** start SUPPLIED TEXT **

High Commissioner for Ceylon to India
- In office 1957–1963
- Preceded by: Edwin Wijeyeratne
- Succeeded by: Hamilton Shirley Amerasinghe

12th Inspector General of Police (Sri Lanka)
- In office 1947–1955
- Deputy: Osmund de Silva
- Preceded by: Ranulph Bacon
- Succeeded by: Osmund de Silva

Personal details
- Born: 23 May 1895
- Died: 22 December 1976 (aged 81)
- Spouse: Lucille née Moonemalle
- Children: Phyllis Sita, Ena de Silva
- Profession: Civil servant

= Richard Aluwihare =

Sri Lankan civil servant

Sir Richard Aluwihare, (23 May 1895 – 22 December 1976) was a Sri Lankan civil servant. He was the first Ceylonese Inspector General of Police and Ceylon's High Commissioner to India.

==Early life and education==
Richard Aluwihare was born on 23 May 1895, the son of T. B. Aluwihare and Panabokke Tikiri Kumarihamy, daughter of Panabokke Dissawe. His younger brother, Bernard (1902 - 1961), was a Sri Lankan Cabinet Minister and Member of Parliament from Matale. Aluwihare was educated at Christ Church College, Matale and Trinity College, Kandy. At Trinity College he was a Senior Prefect, won the Ryde Gold Medal and the Trinity Lion for cricket in 1915.

==Military service==
With the outbreak of World War I, he enlisted in the British Army serving in the Middlesex Regiment at Flanders, 1916 and was severely wounded in the Battle of the Somme. He returned to Ceylon in 1920. He was the Secretary to the Kandyan deputation on constitutional reforms that was sent to England.

==Civil service career==
In October 1920, he was appointed to the Ceylon Civil Service as a cadet by the Governor of Ceylon under special war service and was attached to the Jaffna Kachcheri in October 1921. In February 1922 having passed his civil service examinations, he was appointed Office Assistant to the Director of Agriculture and Assistant Registrar Cooperative Societies. In October 1923 he was posted as Acting Police Magistrate, Dandagamuwa. Promoted to Officer of Class 4, he was posted as Police Magistrate in Point Pedro in November 1923 and Police Magistrate Panadura in November 1924. Promoted to Officer of Class 3, he was appointed Second Landing Surveyor, HM Customs in 1926, Commissioner of Requests, Additional District Judge, Additional Police Magistrate, Kandy and Additional District Judge, Kegalla in 1928; Assistant Settlement Officer in 1929 and District Judge, Nuwara Eliya in 1931. Promoted to Officer of Class 2 in 1932, he was attached to the General Treasury in 1934 and was appointed Controller of Finance and Supply. In 1937, he was appointed Assistant Government Agent, Kegalla and in 1939 he was attached to the HM Customs as Deputy Collector of Customs, Colombo. In December 1941 he was appointed acting Government Agent, North Central Province. Promoted to Officer of Class 1, in January 1944, he was appointed Government Agent, Central Province in 1946.

** end SUPPLIED TEXT **

**TASK INSTRUCTIONS**
Reproduce the passage from the Richard Aluwihare biography above, beginning at the words "High Commissioner for" and stopping after "Police (Sri Lanka)". The items that follow are taken from a separate source.

** start RECORDS **

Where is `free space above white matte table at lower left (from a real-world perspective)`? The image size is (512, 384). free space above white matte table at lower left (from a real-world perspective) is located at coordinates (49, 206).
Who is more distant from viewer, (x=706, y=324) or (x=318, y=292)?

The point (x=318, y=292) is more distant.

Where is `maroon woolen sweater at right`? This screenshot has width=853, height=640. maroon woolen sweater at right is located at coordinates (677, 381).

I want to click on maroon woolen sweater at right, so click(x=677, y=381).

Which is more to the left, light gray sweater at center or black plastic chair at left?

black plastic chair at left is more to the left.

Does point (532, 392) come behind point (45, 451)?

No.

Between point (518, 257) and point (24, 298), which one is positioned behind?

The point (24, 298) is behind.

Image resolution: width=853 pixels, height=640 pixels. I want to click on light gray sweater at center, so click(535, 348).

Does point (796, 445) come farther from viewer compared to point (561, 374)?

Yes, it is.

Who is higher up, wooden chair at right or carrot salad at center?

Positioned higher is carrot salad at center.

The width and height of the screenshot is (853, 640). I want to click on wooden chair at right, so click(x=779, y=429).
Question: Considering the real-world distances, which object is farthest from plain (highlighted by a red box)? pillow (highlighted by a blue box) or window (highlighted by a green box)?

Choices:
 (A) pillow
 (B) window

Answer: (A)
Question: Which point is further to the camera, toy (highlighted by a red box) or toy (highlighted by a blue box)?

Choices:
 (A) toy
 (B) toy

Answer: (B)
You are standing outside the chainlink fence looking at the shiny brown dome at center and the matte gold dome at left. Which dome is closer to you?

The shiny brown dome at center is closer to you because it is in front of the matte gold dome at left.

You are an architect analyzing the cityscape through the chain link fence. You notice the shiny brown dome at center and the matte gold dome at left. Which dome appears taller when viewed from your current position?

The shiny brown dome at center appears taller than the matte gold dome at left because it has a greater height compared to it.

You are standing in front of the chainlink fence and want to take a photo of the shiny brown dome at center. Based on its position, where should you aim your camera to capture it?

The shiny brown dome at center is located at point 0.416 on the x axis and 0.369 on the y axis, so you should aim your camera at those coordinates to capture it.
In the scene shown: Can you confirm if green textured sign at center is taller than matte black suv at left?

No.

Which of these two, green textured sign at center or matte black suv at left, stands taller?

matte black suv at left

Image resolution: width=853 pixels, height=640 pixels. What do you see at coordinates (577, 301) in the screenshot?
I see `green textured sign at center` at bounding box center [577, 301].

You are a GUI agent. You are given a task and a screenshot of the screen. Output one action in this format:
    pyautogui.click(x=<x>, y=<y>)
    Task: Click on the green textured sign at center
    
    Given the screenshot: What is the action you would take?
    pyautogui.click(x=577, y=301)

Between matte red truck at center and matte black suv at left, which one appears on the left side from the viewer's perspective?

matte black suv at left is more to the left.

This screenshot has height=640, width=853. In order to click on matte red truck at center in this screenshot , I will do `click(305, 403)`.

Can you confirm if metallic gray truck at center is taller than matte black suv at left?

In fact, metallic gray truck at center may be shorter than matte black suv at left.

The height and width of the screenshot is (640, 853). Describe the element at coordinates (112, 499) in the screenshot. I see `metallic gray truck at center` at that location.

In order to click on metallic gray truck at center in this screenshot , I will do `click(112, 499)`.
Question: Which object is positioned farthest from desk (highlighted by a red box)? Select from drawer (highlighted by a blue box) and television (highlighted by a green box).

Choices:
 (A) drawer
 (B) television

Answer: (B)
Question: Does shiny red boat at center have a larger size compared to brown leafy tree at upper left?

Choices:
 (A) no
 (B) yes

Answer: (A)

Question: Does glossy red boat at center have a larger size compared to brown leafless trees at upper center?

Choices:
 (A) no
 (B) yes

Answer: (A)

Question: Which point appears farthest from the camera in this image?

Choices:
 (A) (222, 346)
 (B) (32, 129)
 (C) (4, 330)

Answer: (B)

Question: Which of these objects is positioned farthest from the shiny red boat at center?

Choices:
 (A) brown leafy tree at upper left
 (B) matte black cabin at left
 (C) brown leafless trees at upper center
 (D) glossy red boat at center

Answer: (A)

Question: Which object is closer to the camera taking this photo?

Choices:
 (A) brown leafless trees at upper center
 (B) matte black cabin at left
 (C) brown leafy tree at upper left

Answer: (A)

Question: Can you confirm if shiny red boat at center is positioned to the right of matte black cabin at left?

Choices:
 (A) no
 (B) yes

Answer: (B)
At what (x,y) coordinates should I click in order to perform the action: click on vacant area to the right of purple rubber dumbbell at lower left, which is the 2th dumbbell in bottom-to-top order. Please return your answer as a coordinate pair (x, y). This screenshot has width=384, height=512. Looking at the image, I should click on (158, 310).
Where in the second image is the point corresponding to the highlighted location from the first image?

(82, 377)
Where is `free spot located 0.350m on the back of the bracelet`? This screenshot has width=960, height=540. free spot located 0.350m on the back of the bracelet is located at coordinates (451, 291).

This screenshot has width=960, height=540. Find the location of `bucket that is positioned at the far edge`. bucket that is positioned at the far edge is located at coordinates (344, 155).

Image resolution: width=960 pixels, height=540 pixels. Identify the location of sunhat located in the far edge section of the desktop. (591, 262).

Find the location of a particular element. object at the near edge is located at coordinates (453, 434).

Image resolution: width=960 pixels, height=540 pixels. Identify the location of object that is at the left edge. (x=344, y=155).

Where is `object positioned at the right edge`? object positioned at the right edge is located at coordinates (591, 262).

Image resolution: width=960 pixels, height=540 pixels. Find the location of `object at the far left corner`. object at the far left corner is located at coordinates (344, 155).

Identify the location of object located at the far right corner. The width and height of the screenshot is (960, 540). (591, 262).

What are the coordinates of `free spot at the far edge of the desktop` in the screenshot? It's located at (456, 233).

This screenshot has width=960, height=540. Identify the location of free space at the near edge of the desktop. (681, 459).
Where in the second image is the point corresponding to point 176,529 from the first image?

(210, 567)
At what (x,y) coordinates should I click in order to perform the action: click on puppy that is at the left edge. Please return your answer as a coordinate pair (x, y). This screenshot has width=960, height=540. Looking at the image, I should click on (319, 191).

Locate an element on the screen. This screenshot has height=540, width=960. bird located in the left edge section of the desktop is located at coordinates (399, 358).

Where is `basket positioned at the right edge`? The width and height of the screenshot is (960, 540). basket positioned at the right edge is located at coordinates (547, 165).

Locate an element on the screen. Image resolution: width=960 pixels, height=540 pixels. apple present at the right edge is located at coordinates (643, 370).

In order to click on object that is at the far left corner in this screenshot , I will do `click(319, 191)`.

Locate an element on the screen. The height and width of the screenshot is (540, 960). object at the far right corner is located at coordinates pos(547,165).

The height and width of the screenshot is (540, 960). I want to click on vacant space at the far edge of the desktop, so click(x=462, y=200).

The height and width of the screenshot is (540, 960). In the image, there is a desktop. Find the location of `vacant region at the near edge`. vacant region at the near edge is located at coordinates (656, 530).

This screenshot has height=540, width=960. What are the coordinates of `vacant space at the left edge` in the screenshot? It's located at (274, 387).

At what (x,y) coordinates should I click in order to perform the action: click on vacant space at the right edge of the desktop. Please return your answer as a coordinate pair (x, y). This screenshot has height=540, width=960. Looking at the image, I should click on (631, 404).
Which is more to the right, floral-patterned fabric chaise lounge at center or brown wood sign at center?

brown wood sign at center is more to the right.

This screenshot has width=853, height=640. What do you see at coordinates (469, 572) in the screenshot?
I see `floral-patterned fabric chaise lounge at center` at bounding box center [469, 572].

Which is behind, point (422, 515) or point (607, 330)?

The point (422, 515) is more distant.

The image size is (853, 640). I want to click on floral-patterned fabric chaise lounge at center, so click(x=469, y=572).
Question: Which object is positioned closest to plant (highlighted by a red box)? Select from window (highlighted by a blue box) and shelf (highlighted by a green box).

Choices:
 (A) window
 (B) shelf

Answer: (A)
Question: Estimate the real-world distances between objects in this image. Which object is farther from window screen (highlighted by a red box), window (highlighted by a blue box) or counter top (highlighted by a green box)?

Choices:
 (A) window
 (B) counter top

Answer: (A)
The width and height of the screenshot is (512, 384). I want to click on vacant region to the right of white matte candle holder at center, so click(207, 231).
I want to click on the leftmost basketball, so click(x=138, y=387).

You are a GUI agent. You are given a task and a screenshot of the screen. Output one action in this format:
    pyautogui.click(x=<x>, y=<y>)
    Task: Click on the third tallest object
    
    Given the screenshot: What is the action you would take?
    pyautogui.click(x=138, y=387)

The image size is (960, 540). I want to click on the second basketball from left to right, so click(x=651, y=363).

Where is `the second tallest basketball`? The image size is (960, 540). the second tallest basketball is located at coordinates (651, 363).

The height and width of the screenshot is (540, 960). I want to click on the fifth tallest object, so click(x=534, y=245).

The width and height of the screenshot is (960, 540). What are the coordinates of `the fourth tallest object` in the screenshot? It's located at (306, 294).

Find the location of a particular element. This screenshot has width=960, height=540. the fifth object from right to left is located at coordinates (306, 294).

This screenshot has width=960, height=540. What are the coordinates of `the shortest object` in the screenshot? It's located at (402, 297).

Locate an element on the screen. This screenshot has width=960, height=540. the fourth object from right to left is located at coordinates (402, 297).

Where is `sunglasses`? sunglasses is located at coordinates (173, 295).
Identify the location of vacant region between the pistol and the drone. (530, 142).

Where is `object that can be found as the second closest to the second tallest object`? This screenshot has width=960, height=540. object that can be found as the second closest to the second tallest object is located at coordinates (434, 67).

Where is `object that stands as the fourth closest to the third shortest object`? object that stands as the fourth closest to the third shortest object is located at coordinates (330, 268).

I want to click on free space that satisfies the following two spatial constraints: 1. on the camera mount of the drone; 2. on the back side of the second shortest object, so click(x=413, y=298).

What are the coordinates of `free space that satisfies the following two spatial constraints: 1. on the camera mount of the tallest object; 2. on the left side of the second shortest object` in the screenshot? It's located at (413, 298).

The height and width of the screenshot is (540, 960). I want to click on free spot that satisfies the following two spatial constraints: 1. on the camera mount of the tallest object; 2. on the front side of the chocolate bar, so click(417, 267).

** end RECORDS **

**WORKED ANSWER**
High Commissioner for Ceylon to India
- In office 1957–1963
- Preceded by: Edwin Wijeyeratne
- Succeeded by: Hamilton Shirley Amerasinghe

12th Inspector General of Police (Sri Lanka)